Tout ce que je pouvais faire c'était d'attendre qu'on me libérât de ce fardeau et de penser à ceux que j'avais laisser derrière moi. À mon père qui à l'heure qu'il est doit se préoccuper de mon absence et risque d'être anéanti en apprenant ce qui m'est arrivé. Pauvre papa ! Jamais je ne voulais infliger autant de peine. S'il savait à quel point j'étais désolé. Si je n'avais pas eu cette stupide idée de jouer les héros...

Et puis il y avait la princesse, qui fut ma seule amie et avec laquelle je venais de me disputer. Au vu de ma situation, je crains fort que ce ne soit définitif. Et le pire était que, maintenant que j'étais prisonnier avec moi-même, je comprenais enfin la raison pour laquelle elle ne voulait pas que je l'accompagne au Bois-Cascade. En tout cas, je pensais comprendre... Pourvu qu'il ne lui arrivait rien de grave au temple !


Quant à mon hôte, bizarrement, il n'avait aucune conscience que j'existait. Pas même durant les trois jours qui avaient suivis, durant lesquels il explorait la ville de Bourg-Clocher, à la recherche du lutin afin de récupérer quelque chose qui lui appartenait.

Je n'avais pu m'empêcher de sonder ses mémoires afin de mieux le connaître et de comprendre comment il s'était retrouvé dans une telle situation. Je ne pouvais rien faire d'autre de toutes façons et lui même ne s'en était jamais rendu compte.

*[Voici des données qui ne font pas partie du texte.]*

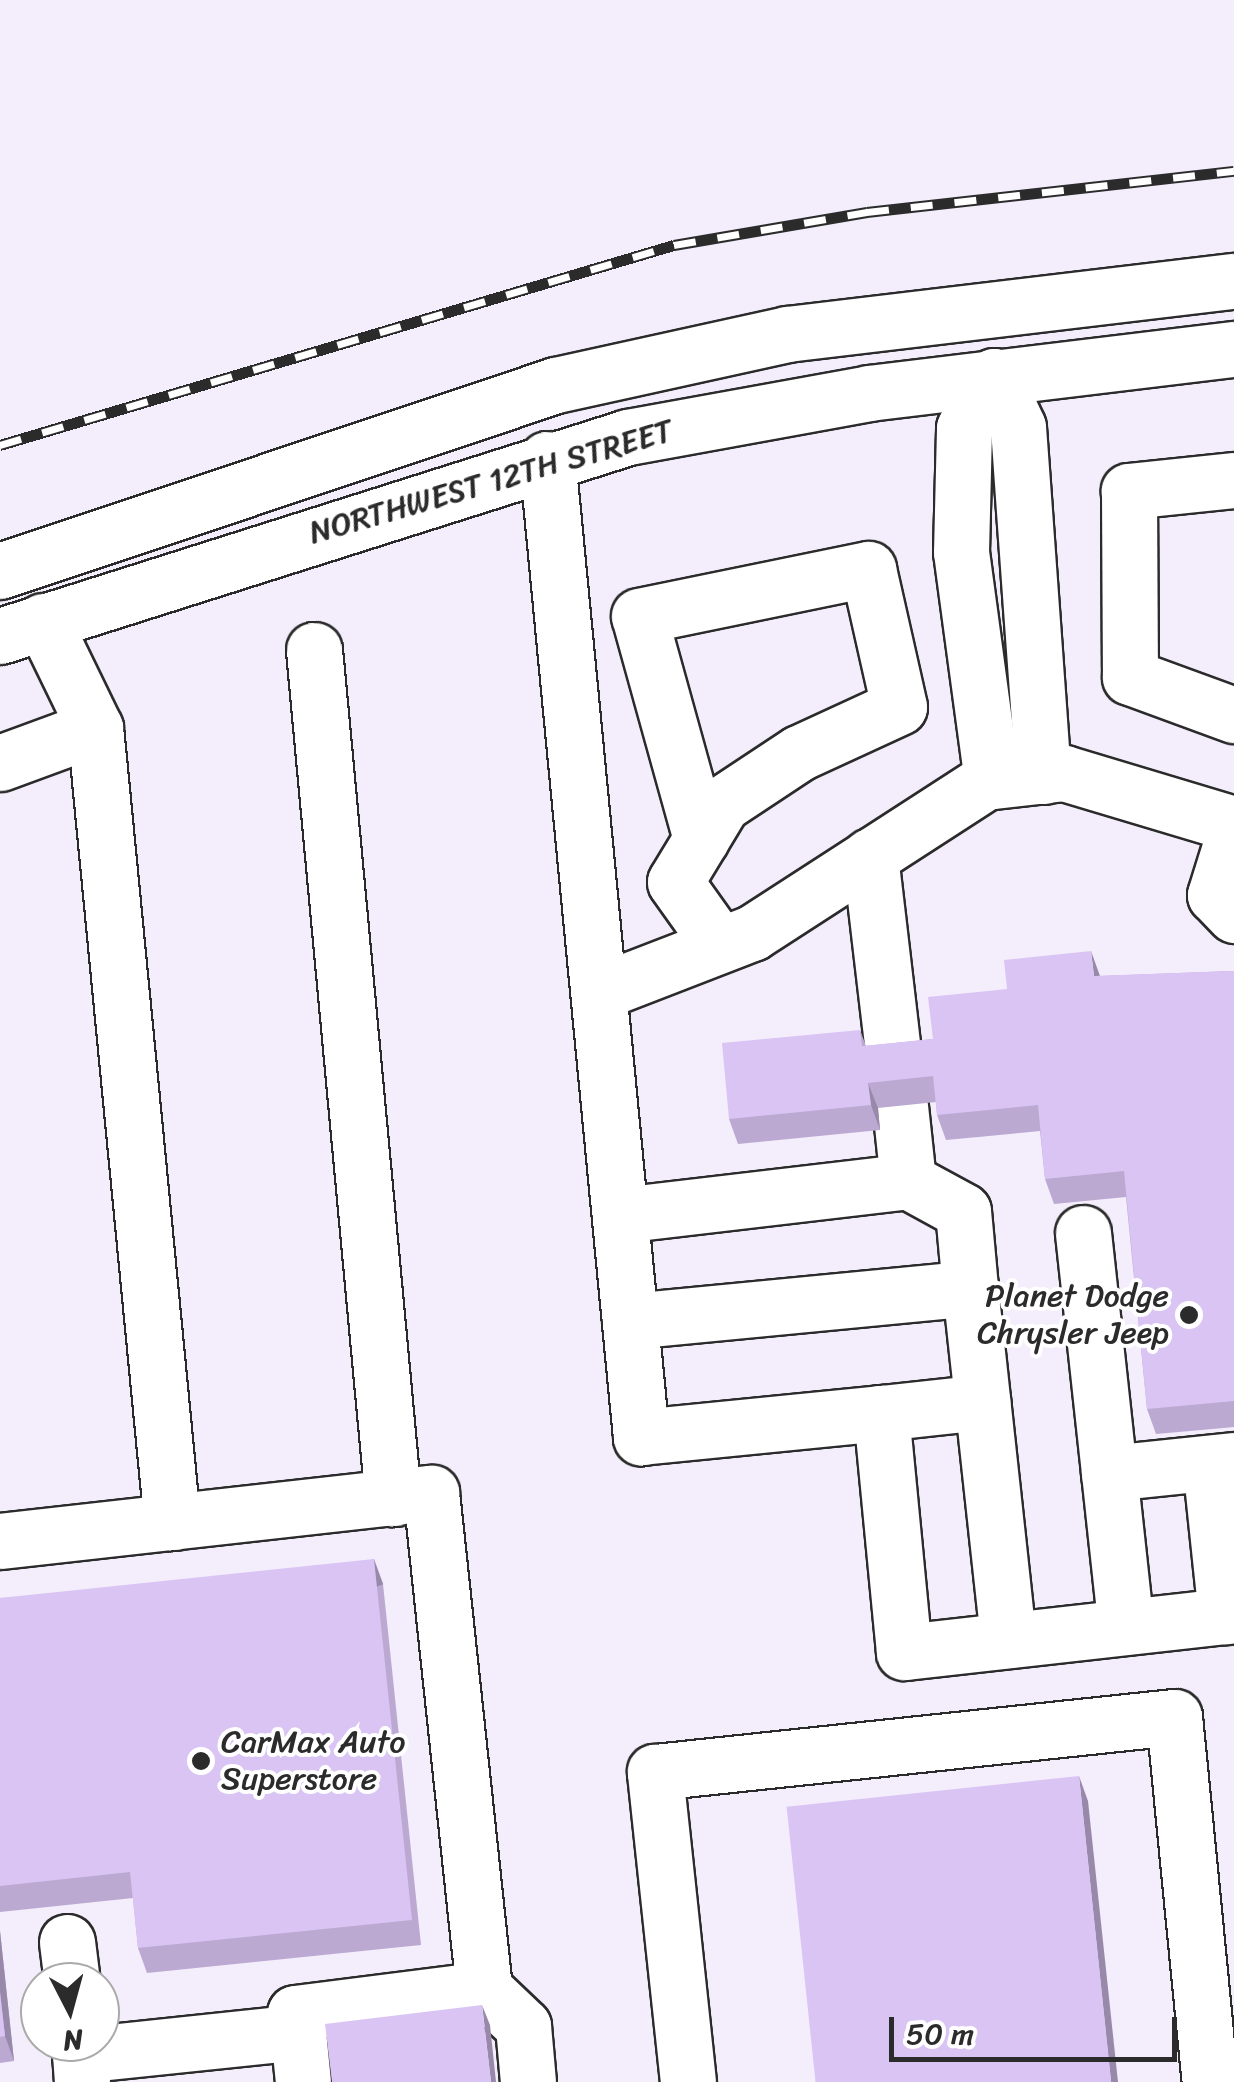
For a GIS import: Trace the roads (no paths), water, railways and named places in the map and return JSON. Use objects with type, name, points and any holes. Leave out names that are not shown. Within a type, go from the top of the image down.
[{"type":"main road","name":"NORTHWEST 12TH STREET","points":[[0,571],[556,385],[787,334],[1234,281]]},
{"type":"main road","points":[[986,308],[994,376],[964,428],[960,552],[1018,778]]},
{"type":"main road","name":"NORTHWEST 12TH STREET","points":[[22,628],[547,459],[713,419],[994,376],[1234,348]]},
{"type":"main road","points":[[547,459],[640,1437],[982,1402]]},
{"type":"main road","points":[[1234,480],[1129,491],[1129,510],[1130,677],[1234,715]]},
{"type":"main road","points":[[701,839],[639,616],[868,569],[898,707],[750,784],[722,804],[701,839],[675,882],[720,945]]},
{"type":"main road","points":[[22,628],[95,728],[172,1522]]},
{"type":"main road","points":[[314,650],[393,1498]]},
{"type":"main road","points":[[0,763],[95,728]]},
{"type":"main road","points":[[598,992],[720,945],[870,856],[1018,778],[1064,773],[1234,824]]},
{"type":"main road","points":[[1234,834],[1215,895],[1234,916]]},
{"type":"main road","points":[[870,856],[908,1180]]},
{"type":"main road","points":[[620,1215],[908,1180],[963,1211],[1008,1640]]},
{"type":"main road","points":[[1083,1233],[1126,1627]]},
{"type":"main road","points":[[630,1321],[970,1288]]},
{"type":"main road","points":[[880,1414],[904,1652],[1230,1616],[1222,1462],[1109,1473]]},
{"type":"main road","points":[[0,1541],[431,1493],[484,1990],[523,2026],[528,2082]]},
{"type":"main road","points":[[688,2082],[656,1772],[1174,1717],[1210,2082]]},
{"type":"main road","points":[[120,2059],[301,2057],[295,2013],[484,1990]]},
{"type":"railway","points":[[0,445],[674,245],[867,212],[1234,171]]},
{"type":"place","name":"Planet Dodge Chrysler Jeep","points":[[1189,1315]]},
{"type":"place","name":"CarMax Auto Superstore","points":[[201,1761]]}]
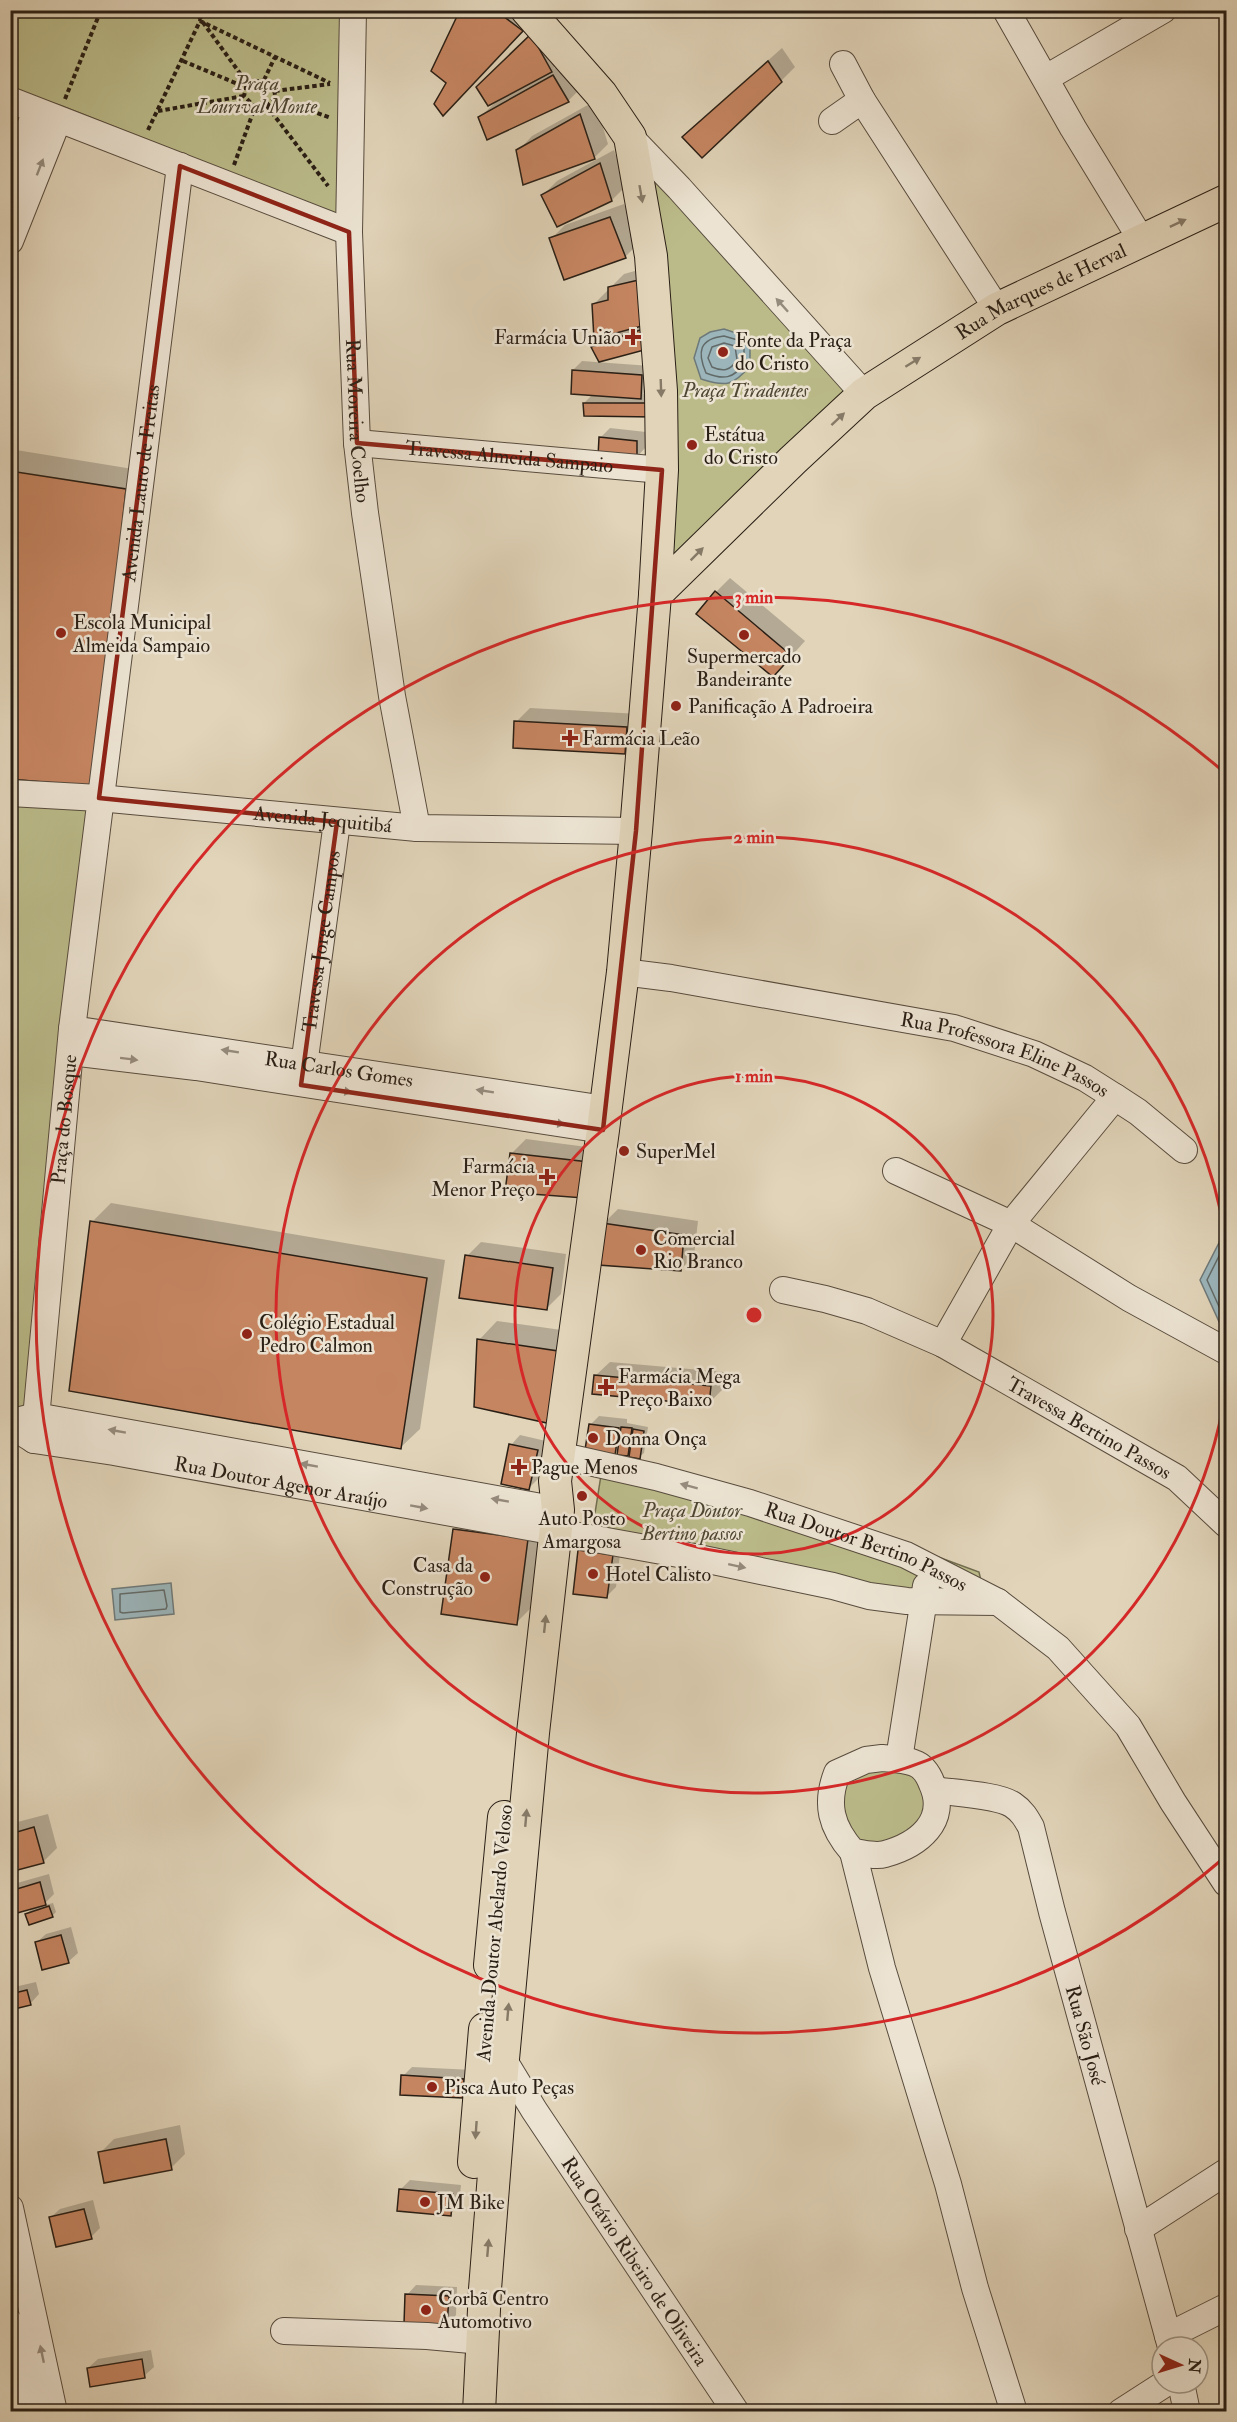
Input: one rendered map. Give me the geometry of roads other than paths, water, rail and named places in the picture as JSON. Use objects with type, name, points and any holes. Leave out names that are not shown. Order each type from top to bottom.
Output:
[{"type":"main road","points":[[527,10],[601,94],[630,137],[645,217],[657,311],[662,391],[662,470],[656,596]]},
{"type":"main road","name":"Rua Marques de Herval","points":[[864,394],[997,309],[1227,201]]},
{"type":"main road","points":[[656,596],[793,460],[864,394]]},
{"type":"main road","name":"Avenida Doutor Abelardo Veloso","points":[[468,2410],[489,2100],[524,1732],[550,1502],[604,1119],[622,972],[656,596]]},
{"type":"street","name":"Rua Moreira Coelho","points":[[353,10],[349,232],[357,443],[392,696],[417,828]]},
{"type":"street","points":[[1006,10],[1142,241]]},
{"type":"street","points":[[1046,78],[1162,10]]},
{"type":"street","points":[[843,64],[862,100],[997,309]]},
{"type":"street","points":[[10,100],[349,232]]},
{"type":"street","points":[[832,121],[862,100]]},
{"type":"street","points":[[10,177],[47,115]]},
{"type":"street","points":[[10,241],[47,115]]},
{"type":"street","points":[[630,137],[679,188],[864,394]]},
{"type":"street","name":"Avenida Lauro de Freitas","points":[[99,798],[180,166]]},
{"type":"street","name":"Travessa Almeida Sampaio","points":[[357,443],[662,470]]},
{"type":"street","name":"Avenida Jequitibá","points":[[10,793],[99,798],[417,828],[636,831]]},
{"type":"street","name":"Praça do Bosque","points":[[35,1428],[72,1040],[99,798]]},
{"type":"street","name":"Travessa Jorge Campos","points":[[303,1074],[337,822]]},
{"type":"street","name":"Rua Professora Eline Passos","points":[[622,972],[670,978],[954,1028],[1034,1054],[1085,1078],[1115,1097],[1011,1224]]},
{"type":"street","name":"Rua Carlos Gomes","points":[[72,1040],[604,1119]]},
{"type":"street","points":[[1115,1097],[1138,1112],[1184,1150]]},
{"type":"street","points":[[896,1172],[1011,1224],[1129,1298],[1227,1351]]},
{"type":"street","points":[[943,1344],[1011,1224]]},
{"type":"street","name":"Travessa Bertino Passos","points":[[783,1290],[867,1311],[943,1344],[1177,1478],[1227,1524]]},
{"type":"street","name":"Rua Doutor Agenor Araújo","points":[[10,1424],[550,1502]]},
{"type":"street","name":"Rua Doutor Bertino Passos","points":[[550,1502],[656,1477],[750,1503],[906,1555],[998,1602],[1058,1648],[1128,1726],[1173,1802],[1227,1883]]},
{"type":"street","name":"Rua Doutor Bertino Passos","points":[[550,1502],[780,1575],[869,1596],[922,1601],[998,1602]]},
{"type":"street","points":[[899,1759],[909,1703],[922,1601],[930,1566]]},
{"type":"street","points":[[853,1852],[884,1854],[922,1838],[932,1825],[937,1808],[935,1790],[928,1775],[917,1763],[899,1759],[866,1760],[837,1773],[830,1790],[833,1820],[842,1839],[853,1852],[882,1968],[944,2173],[975,2288],[1014,2412]]},
{"type":"street","name":"Rua São José","points":[[935,1790],[1011,1803],[1024,1814],[1031,1827],[1052,1912],[1168,2335]]},
{"type":"street","name":"Rua Otávio Ribeiro de Oliveira","points":[[493,2055],[534,2110],[736,2412]]},
{"type":"street","points":[[489,2100],[534,2110]]},
{"type":"street","points":[[1138,2229],[1227,2172]]},
{"type":"street","points":[[10,2208],[54,2412]]},
{"type":"street","points":[[1181,2335],[1227,2307]]},
{"type":"street","points":[[10,2324],[29,2412]]},
{"type":"street","points":[[284,2331],[471,2340]]},
{"type":"street","points":[[1121,2412],[1150,2393]]},
{"type":"street","points":[[1183,2395],[1187,2412]]},
{"type":"water","name":"Fonte da Praça do Cristo","points":[[724,329],[745,336],[750,346],[750,366],[739,378],[728,383],[701,379],[694,358],[700,338],[710,332]]},
{"type":"water","points":[[1226,1229],[1226,1330],[1221,1326],[1200,1280]]},
{"type":"water","points":[[171,1583],[174,1614],[115,1620],[112,1589]]},
{"type":"place","name":"Farmácia União","points":[[633,337]]},
{"type":"place","name":"Fonte da Praça do Cristo","points":[[723,352]]},
{"type":"place","name":"Estátua do Cristo","points":[[692,445]]},
{"type":"place","name":"Escola Municipal Almeida Sampaio","points":[[61,633]]},
{"type":"place","name":"Supermercado Bandeirante","points":[[744,635]]},
{"type":"place","name":"Panificação A Padroeira","points":[[676,706]]},
{"type":"place","name":"Farmácia Leão","points":[[570,738]]},
{"type":"place","name":"SuperMel","points":[[624,1151]]},
{"type":"place","name":"Farmácia Menor Preço","points":[[547,1177]]},
{"type":"place","name":"Comercial Rio Branco","points":[[641,1250]]},
{"type":"place","name":"Colégio Estadual Pedro Calmon","points":[[247,1334]]},
{"type":"place","name":"Farmácia Mega Preço Baixo","points":[[606,1387]]},
{"type":"place","name":"Donna Onça","points":[[593,1438]]},
{"type":"place","name":"Pague Menos","points":[[519,1467]]},
{"type":"place","name":"Auto Posto Amargosa","points":[[582,1496]]},
{"type":"place","name":"Hotel Calisto","points":[[593,1574]]},
{"type":"place","name":"Casa da Construção","points":[[485,1577]]},
{"type":"place","name":"Pisca Auto Peças","points":[[432,2087]]},
{"type":"place","name":"JM Bike","points":[[425,2202]]},
{"type":"place","name":"Corbã Centro Automotivo","points":[[426,2310]]},
{"type":"park label","name":"Praça Lourival Monte","points":[[257,94]]},
{"type":"park label","name":"Praça Tiradentes","points":[[745,390]]},
{"type":"park label","name":"Praça Doutor Bertino passos","points":[[692,1522]]}]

Il s'agissait en réalité d'un jeune garçon Hylien, venant d'une contrée lointaine, à la recherche d'une amie — une autre fée semblable à celle qui nous guidait — qu'il aurait perdu de vue depuis qu'il avait sauvé tout un royaume d'une entité maléfique et qui fut victime d'un mauvais tour du lutin masqué. Ce qui l'avait amené à être transformé en Peste Mojo.

En consultant ses mémoires, je fus surpris de constater à quel point nous étions proche, ce garçon et moi. Lui aussi avait grandi dans un milieu forestier et reculé. Lui aussi avait subi des brimades durant son enfance pour être différent des autres. Lui aussi avait dû quitter les siens après qu'un mal étrange eût frappé sa forêt. Et lui aussi avait noué des liens très fort avec une certaine princesse dont le nom continuait de m'échapper. Était-ce Hilda ? Ou Helga ? Il me semblait que ça sonnait pareil.

Mais s'il y avait une chose qui nous différenciait, c'était que ce garçon s'était révélé beaucoup plus courageux et fortiche que je ne le serais jamais. Et je l'enviais pour ça.


J'espère qu'il aura plus de chance que moi contre le lutin.

Ça, par contre, je crains n'avoir aucune chance de le savoir.

Aussitôt qu'il ait récupéré un instrument que le lutin lui avait chipé lors de son arrivé à Termina, il entonna une mélodie qui nous ramena trois jours en arrière. Le jour de son arrivé à Termina.

Puis un mystérieux vendeur de masques lui enseigna une autre mélodie qui non seulement lui rendit son apparence normal mais me libéra de mes tourments, apportant la paix à mon âme.